# looking for rat in leeds/wakefield



## jennaanmolly (Dec 3, 2010)

hi there i am looking for a male rat mine died four months ago and i am ready for another one my last one was from living world pet shop and cost me alot in vet bills but he was worth it his brother die soon after  so if anyone know any breeders or getting rid of any plz plz let me know thanks


----------



## srhdufe (Feb 11, 2009)

Gill has loads of rats... Go steal some :lol: :lol:

Yorkshire rose is in wakefield... he's a breeder


----------



## thedogsmother (Aug 28, 2008)

srhdufe said:


> Gill has loads of rats... Go steal some :lol: :lol:
> 
> Yorkshire rose is in wakefield... he's a breeder


Oy get off my rats and I dont have loads just err a few thats all.
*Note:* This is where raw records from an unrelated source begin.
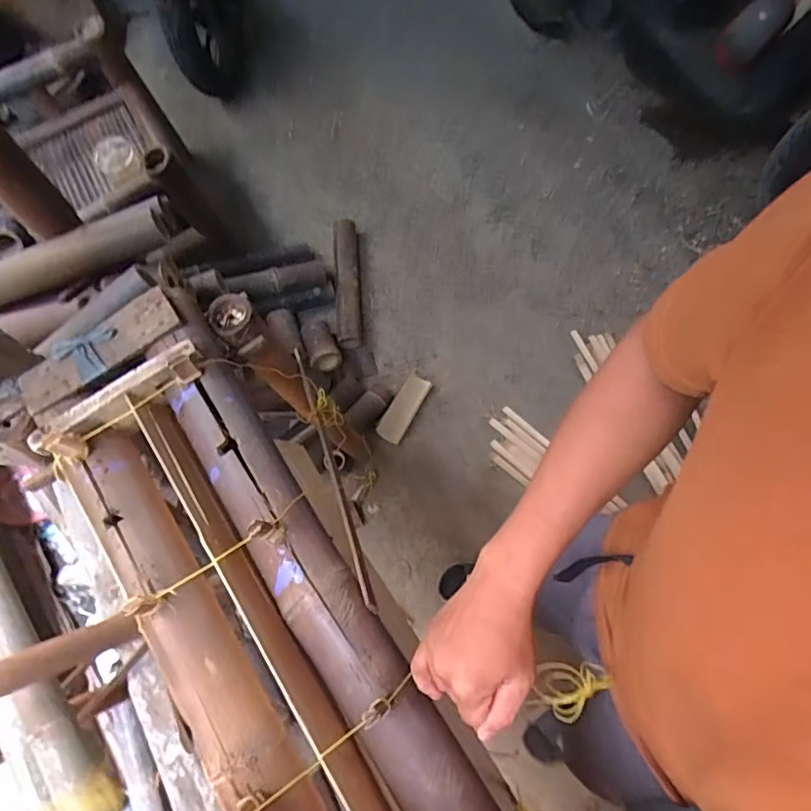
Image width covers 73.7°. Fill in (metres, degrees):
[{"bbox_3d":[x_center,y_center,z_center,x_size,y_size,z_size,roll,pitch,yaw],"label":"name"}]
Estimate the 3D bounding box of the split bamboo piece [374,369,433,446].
[{"bbox_3d":[-0.001,0.000,1.533,0.079,0.051,0.226,26,72,12],"label":"split bamboo piece"}]

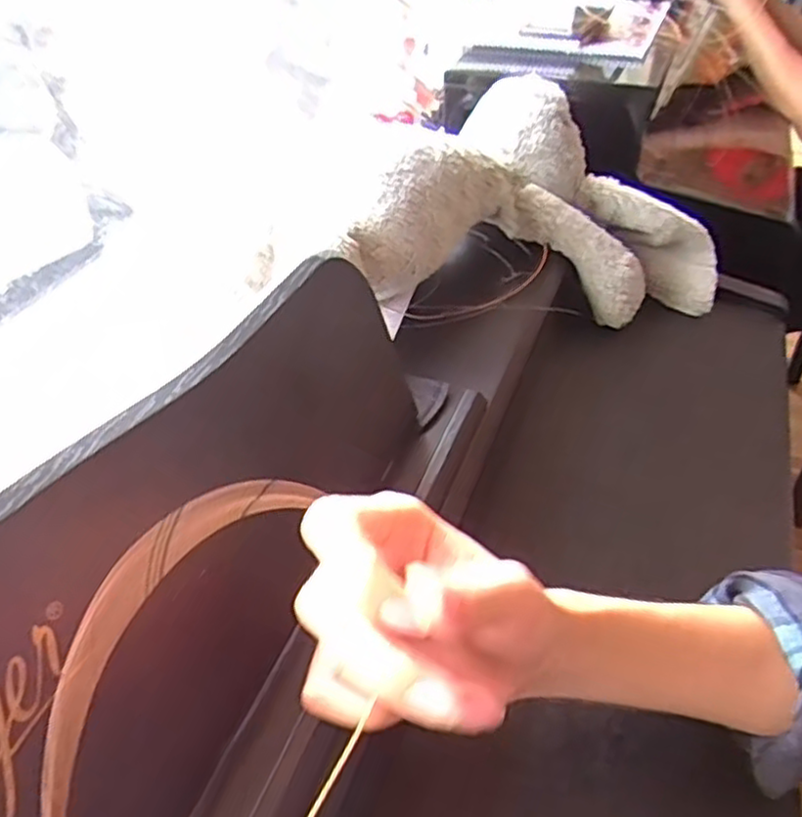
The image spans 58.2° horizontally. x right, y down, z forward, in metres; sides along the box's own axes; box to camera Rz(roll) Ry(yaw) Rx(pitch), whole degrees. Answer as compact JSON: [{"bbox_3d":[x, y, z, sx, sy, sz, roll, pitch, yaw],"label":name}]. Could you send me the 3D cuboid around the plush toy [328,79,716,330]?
[{"bbox_3d":[0.089,-0.194,0.611,0.388,0.150,0.219,-2,37,-33],"label":"plush toy"}]

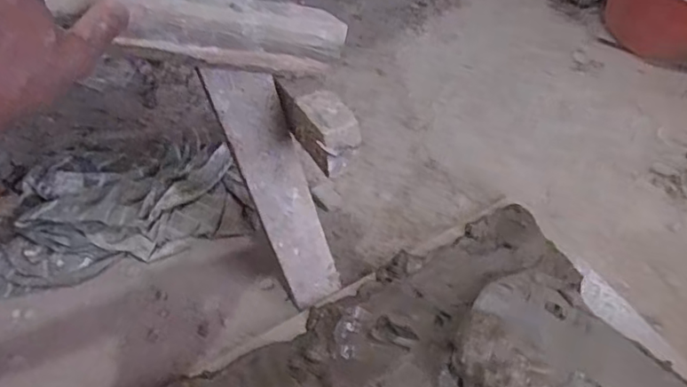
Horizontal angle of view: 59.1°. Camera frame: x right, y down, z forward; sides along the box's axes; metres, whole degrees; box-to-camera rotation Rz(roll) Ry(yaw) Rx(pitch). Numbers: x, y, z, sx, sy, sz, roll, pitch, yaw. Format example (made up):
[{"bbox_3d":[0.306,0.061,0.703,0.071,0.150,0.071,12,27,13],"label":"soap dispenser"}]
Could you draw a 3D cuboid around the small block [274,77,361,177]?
[{"bbox_3d":[-0.021,-0.060,0.512,0.042,0.046,0.082,-29,56,-18],"label":"small block"}]

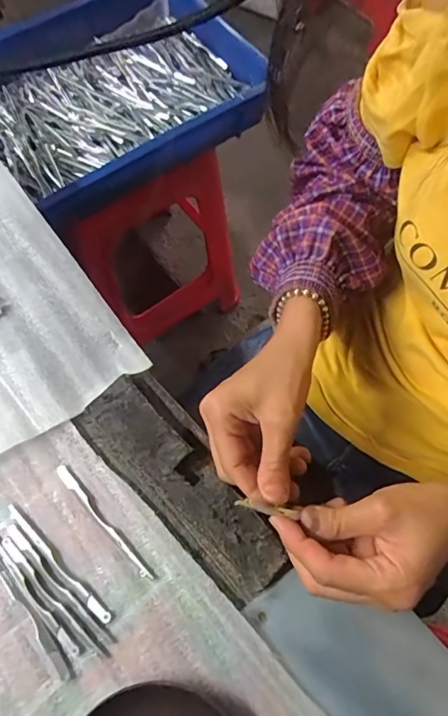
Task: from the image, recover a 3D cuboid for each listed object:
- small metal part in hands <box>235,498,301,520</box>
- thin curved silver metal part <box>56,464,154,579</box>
[{"bbox_3d":[0.027,0.095,0.293,0.047,0.007,0.007,19,67,-25],"label":"small metal part in hands"},{"bbox_3d":[-0.086,0.116,0.328,0.008,0.007,0.102,-42,75,-15],"label":"thin curved silver metal part"}]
I dont know of any local rat breeders but there is a rat club in leeds that will have a list of breeders.


----------



## RetroLemons (Nov 11, 2010)

jennaanmolly said:


> hi there i am looking for a male rat mine died four months ago and i am ready for another one my last one was from living world pet shop and cost me alot in vet bills but he was worth it his brother die soon after  so if anyone know any breeders or getting rid of any plz plz let me know thanks


Should make that a pair  Rats are sociable animals and should only be kept alone if all other methods of housing a rat wit others are exhausted.

Have you looked into rescuing? They quite frequently turn up, on this rat forum they have a whole section dedicated to re-homing ratties!
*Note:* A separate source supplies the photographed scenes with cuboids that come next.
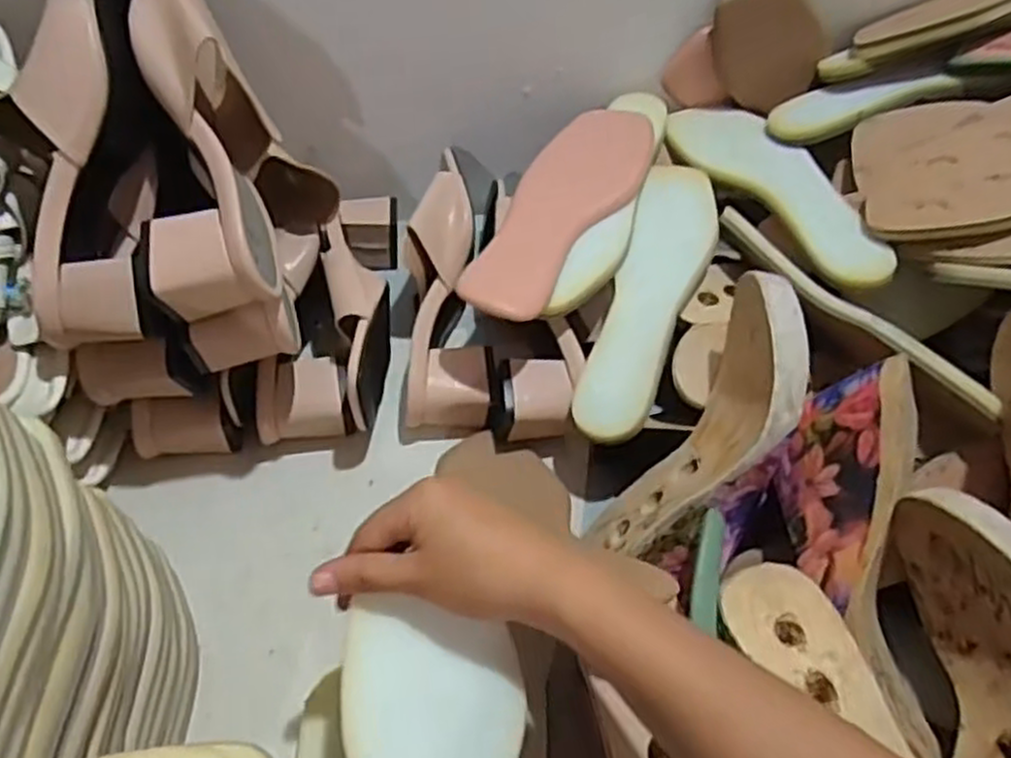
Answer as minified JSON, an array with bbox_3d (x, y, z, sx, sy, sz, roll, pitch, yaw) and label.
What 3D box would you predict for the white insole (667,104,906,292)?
[{"bbox_3d":[0.210,-0.148,0.588,0.070,0.010,0.228,-28,53,-9],"label":"white insole"}]

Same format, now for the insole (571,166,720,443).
[{"bbox_3d":[0.103,-0.060,0.547,0.058,0.023,0.220,18,67,10],"label":"insole"}]

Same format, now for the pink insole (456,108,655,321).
[{"bbox_3d":[0.043,-0.129,0.573,0.076,0.017,0.230,24,56,14],"label":"pink insole"}]

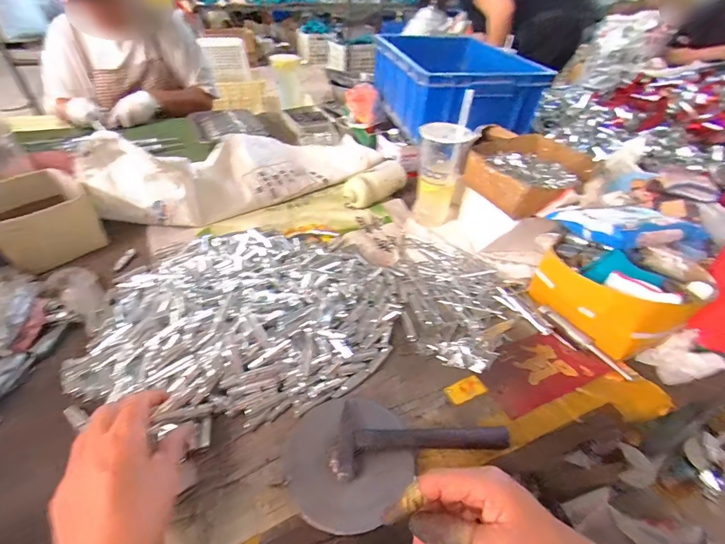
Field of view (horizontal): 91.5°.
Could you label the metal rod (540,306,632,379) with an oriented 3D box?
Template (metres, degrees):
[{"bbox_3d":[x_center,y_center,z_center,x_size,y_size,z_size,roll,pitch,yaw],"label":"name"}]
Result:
[{"bbox_3d":[0.289,0.089,0.467,0.011,0.010,0.132,-18,44,-21],"label":"metal rod"}]

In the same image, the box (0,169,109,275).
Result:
[{"bbox_3d":[-0.558,-0.089,0.611,0.174,0.088,0.144,29,47,28],"label":"box"}]

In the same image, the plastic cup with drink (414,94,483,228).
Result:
[{"bbox_3d":[0.149,-0.200,0.649,0.088,0.220,0.085,9,41,9],"label":"plastic cup with drink"}]

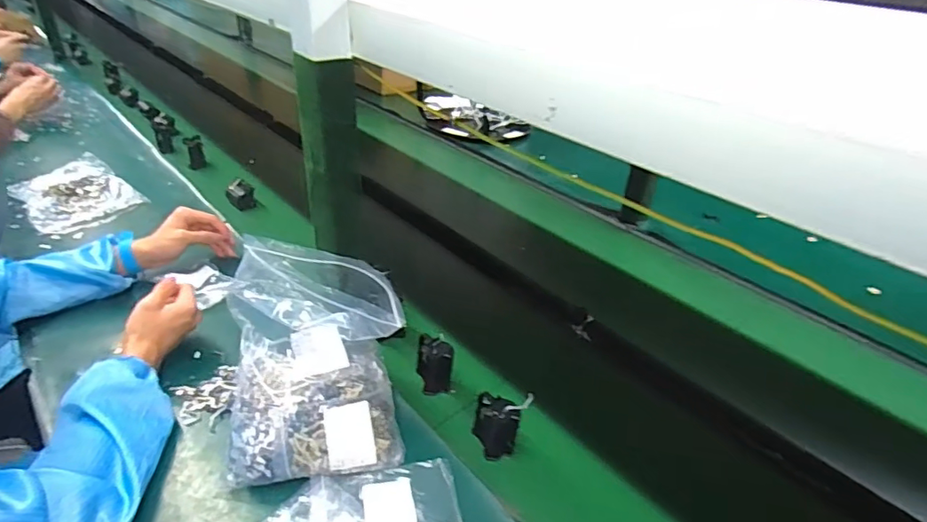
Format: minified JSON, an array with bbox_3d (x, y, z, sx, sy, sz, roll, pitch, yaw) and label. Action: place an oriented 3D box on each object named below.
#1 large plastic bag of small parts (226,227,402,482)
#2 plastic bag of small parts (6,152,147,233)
[{"bbox_3d":[-0.168,0.115,0.594,0.192,0.202,0.169,-3,36,-6],"label":"large plastic bag of small parts"},{"bbox_3d":[-0.833,-0.148,1.130,0.288,0.026,0.189,22,37,33],"label":"plastic bag of small parts"}]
Also if you visit the NFRS website and email the breeder address they will send you a list of all NFRS registered breeders and their location.

Their is also Find a Furry. where you can enter what your re looking for and where and details of animals needing homes matching your requirements come up


----------



## srhdufe (Feb 11, 2009)

thedogsmother said:


> Oy get off my rats and I dont have loads just err a few thats all. I dont know of any local rat breeders but there is a rat club in leeds that will have a list of breeders.


B0ll0cks rrr: :ciappa: :dita:


----------



## Yorkshire_Rose (Aug 5, 2009)

Got 2 doe's which im hoping are pregnant but if you prepared to wait be around febuary when i have some.


----------



## Lady Sol (Aug 20, 2009)

> Oy get off my rats and I dont have loads just err a few thats all


That's like saying I only have a couple of hamsters :lol:


----------



## thedogsmother (Aug 28, 2008)

Lady Sol said:


> That's like saying I only have a couple of hamsters :lol:


I only have 2 or 3 and they run round quickly which makes it look like theres more


----------